Bill Mandel of the Samsung Research Center in Irvine, California helped deliver a presentation co-authored with Yeong Taeg Kim that provided more insight into the HDR10+ standard.
Samsung’s dynamic metadata approach has been standardized as ST-2094-40, but HDR10+ is the practical implementation of the standard and is not as full featured. In essence, HDR10+ uses a series of Bezier basis functions to adjust the tone mapping curve on a frame-by-frame basis. The algorithm has a linear portion where it follows the PQ curve exactly and then tone maps from that point to the peak luminance capabilities of that TV or display. The data required for this is small and can easily fit within the SEI part of the HEVC encode or InfoFrame component of the HDMI stream.
The key benefit of HDR10+ or any dynamic metadata approach is to better preserve the HDR “look” on displays that have lesser performance than the mastering display. There will be a lot of HDR TVs in the market that have 300-500 cd/m² of light output, but will be receiving content mastered on 1000 cd/m² or higher luminance mastering monitors.
“HDR10+ is designed to use the metadata to more accurately tone map the content for the TV while preserving hues, flesh tones and highlight details,”
said Mandel. The format is also backwards compatible with HDR10 so both static and dynamic metadata is included in the content.
Mandel then provided some examples of issue with image quality when only static metadata is used such as the use of MaxCLL data to scale the tone curve. If just one pixel has a very bright luminance value, this can skew the tone mapping for the whole piece of content. Plus, without scene-by-scene metadata, the TV has to decide how to tone map the content. Sometimes this can result in preservation of the darker and mid tones with saturation of the highlights or just the opposite.
Functionally, 2094-40 specifies the use of a histogram of the image luminance values within a frame using percentiles. A normalized Bezier Curve is a key function of the Basis OOTF, which is a linear combination of Bernstein Basis functions. This approach is simple and is tolerant of spurious bright pixels. Passing data such as the knee point and coefficients, a tone mapping curve can be easily computed and applied to the frame.
Most importantly, the tone mapping does not have to be a simple roll-off from the knee to the peak luminance point. Complex shapes are possible to help preserve skin tone and/or highlight details.
Mandel then explained some of the HDR10+ workflow for the generation of the metadata. It starts with the high luminance master with the first step being the generation of a histogram of the luminance levels on a frame by frame basis. Samsung algorithms then generate the parameters for metadata for a new target display, for example at 300 cd/m². A colorist can then review and adjust as needed to finalize the metadata. The scene is then played back on the target display to validate the desired tone mapping. HDR10+ and HDR10 metadata is generated at the same time.
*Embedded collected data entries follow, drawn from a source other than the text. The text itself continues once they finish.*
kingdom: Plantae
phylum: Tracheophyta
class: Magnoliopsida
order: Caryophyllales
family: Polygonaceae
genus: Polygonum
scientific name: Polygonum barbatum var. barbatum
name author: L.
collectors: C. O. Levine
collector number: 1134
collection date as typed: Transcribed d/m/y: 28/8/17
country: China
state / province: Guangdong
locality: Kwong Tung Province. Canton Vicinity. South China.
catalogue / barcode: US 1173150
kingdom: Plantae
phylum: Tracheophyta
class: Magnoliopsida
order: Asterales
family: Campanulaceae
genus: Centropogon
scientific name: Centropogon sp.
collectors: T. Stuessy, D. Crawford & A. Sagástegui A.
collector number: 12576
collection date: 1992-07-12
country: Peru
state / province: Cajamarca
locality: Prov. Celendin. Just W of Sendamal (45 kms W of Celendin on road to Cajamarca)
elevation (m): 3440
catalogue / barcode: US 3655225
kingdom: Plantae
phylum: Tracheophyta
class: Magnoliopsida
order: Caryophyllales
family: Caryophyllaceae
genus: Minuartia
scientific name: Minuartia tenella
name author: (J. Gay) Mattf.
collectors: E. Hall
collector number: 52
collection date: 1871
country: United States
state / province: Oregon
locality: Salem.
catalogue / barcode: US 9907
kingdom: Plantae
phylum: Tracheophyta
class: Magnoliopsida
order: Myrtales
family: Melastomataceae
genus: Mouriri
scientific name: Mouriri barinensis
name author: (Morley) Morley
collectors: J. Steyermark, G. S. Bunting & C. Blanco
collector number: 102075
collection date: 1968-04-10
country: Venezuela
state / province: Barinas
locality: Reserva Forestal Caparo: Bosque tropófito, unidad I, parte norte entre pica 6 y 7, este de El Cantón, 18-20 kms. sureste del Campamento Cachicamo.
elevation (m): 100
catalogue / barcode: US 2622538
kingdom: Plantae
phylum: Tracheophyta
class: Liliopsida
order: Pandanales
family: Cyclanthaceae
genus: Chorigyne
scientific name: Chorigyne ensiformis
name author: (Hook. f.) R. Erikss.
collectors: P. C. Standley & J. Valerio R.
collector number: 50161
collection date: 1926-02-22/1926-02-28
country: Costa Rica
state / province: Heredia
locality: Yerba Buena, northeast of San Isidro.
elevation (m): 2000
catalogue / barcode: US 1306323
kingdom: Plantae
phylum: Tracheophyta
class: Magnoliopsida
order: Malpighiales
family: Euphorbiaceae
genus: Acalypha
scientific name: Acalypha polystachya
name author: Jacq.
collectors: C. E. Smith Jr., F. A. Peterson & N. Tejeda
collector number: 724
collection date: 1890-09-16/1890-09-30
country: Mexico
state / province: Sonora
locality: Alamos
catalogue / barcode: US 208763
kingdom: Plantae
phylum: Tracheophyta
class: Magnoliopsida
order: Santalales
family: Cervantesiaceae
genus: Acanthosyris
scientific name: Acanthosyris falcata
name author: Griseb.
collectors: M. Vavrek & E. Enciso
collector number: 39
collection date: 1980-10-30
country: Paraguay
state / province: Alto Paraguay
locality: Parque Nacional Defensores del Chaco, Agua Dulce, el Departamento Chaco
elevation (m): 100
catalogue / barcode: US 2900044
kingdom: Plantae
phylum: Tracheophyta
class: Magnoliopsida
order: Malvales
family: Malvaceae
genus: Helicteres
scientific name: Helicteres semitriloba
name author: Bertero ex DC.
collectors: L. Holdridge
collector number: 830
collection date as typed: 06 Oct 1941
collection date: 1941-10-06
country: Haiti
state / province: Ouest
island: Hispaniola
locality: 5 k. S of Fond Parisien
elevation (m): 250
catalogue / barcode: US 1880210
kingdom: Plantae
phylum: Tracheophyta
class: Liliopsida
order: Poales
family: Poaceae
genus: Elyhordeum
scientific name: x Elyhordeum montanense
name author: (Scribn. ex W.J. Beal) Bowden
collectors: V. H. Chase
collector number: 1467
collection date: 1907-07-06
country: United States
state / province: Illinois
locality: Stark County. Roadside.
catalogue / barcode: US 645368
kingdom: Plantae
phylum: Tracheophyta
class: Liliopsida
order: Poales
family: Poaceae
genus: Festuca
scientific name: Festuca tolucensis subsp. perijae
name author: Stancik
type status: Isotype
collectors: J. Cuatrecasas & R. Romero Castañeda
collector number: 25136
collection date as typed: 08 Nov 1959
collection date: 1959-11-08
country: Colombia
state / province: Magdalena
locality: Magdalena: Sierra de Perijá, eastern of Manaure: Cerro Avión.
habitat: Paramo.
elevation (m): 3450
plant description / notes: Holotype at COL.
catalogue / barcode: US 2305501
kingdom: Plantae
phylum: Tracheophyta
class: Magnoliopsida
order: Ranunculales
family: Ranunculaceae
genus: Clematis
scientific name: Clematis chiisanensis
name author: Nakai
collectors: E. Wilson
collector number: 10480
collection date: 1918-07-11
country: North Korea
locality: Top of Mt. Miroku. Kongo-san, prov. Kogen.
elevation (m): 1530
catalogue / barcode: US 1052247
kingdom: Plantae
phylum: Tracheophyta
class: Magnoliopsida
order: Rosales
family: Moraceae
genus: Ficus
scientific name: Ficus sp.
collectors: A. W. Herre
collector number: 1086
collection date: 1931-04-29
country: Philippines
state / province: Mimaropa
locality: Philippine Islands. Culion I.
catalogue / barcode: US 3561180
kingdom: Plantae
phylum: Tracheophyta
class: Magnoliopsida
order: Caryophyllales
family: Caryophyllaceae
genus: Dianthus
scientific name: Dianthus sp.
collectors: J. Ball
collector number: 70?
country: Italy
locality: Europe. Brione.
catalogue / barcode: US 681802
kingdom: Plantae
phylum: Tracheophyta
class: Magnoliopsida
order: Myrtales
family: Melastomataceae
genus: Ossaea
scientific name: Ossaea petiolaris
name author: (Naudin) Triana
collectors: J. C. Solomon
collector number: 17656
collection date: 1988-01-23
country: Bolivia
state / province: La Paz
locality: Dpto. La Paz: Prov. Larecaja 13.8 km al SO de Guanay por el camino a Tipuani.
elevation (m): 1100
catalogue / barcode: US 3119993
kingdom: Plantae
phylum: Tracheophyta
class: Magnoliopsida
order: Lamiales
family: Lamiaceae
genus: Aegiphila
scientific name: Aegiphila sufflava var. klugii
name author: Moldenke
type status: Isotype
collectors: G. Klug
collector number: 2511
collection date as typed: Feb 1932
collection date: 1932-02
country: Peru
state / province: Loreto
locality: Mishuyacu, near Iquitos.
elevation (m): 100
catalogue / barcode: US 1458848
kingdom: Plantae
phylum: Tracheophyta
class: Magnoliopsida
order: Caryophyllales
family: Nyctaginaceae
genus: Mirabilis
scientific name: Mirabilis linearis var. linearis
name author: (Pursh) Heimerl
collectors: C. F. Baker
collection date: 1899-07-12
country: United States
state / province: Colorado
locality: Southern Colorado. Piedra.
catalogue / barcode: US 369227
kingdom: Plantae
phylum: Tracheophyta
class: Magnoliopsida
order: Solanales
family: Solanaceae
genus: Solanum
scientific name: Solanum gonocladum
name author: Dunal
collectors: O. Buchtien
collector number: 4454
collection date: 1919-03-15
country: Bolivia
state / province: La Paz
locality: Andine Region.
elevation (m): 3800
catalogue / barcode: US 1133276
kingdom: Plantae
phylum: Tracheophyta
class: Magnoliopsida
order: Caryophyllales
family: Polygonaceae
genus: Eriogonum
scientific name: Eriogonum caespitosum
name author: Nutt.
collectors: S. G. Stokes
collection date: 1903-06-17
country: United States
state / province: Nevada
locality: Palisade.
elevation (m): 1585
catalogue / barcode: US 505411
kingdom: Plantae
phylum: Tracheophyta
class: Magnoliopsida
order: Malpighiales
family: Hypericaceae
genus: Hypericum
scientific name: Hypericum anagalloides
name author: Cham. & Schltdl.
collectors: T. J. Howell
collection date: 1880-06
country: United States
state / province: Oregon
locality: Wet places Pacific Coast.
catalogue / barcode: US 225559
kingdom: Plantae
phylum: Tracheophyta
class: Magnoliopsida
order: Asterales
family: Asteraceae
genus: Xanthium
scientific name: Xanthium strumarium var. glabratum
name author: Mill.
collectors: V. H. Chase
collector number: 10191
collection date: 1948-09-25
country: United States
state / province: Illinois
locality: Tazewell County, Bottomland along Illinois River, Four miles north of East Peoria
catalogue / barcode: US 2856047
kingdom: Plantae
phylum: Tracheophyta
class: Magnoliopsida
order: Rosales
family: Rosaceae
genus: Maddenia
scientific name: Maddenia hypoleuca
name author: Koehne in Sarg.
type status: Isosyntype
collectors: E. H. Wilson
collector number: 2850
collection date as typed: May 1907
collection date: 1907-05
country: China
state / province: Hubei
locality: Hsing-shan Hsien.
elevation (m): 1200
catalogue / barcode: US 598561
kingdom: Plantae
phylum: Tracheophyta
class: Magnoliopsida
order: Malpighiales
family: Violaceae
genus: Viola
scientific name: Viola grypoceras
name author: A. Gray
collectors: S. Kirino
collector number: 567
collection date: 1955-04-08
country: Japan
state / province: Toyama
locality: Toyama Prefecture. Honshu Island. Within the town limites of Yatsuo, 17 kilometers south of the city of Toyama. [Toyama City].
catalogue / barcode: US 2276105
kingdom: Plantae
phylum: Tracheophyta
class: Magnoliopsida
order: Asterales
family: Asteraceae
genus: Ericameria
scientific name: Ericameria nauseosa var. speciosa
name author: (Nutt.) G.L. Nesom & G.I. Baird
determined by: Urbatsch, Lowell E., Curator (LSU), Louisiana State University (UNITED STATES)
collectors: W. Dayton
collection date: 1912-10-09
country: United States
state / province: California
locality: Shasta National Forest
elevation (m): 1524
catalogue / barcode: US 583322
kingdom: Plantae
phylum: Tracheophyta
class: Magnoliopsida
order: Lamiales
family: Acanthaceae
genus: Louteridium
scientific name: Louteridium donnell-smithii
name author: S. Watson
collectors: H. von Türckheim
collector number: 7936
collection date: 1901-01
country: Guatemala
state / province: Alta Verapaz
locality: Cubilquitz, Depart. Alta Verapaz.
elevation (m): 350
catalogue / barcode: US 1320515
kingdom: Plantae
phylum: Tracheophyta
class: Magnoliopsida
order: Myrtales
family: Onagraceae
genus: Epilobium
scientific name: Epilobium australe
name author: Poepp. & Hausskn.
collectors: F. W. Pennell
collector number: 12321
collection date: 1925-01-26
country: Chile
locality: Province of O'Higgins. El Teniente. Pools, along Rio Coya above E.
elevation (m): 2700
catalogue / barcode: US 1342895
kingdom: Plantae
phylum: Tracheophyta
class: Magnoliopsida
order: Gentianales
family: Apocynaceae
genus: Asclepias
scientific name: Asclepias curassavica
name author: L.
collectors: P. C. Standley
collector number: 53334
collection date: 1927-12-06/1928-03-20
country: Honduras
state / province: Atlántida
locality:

At the TV, the HEVC signal is decoded and the metadata parsed into static and dynamic components. Color conversion and volume remapping happens before the dynamic metadata is applied for tone mapping. Finally, these values are mapped to the native gamma of the display panel.
Mandel concluded by noting that Samsung is engaging throughout the full content acquisition, production, distribution, and consumption ecosystem.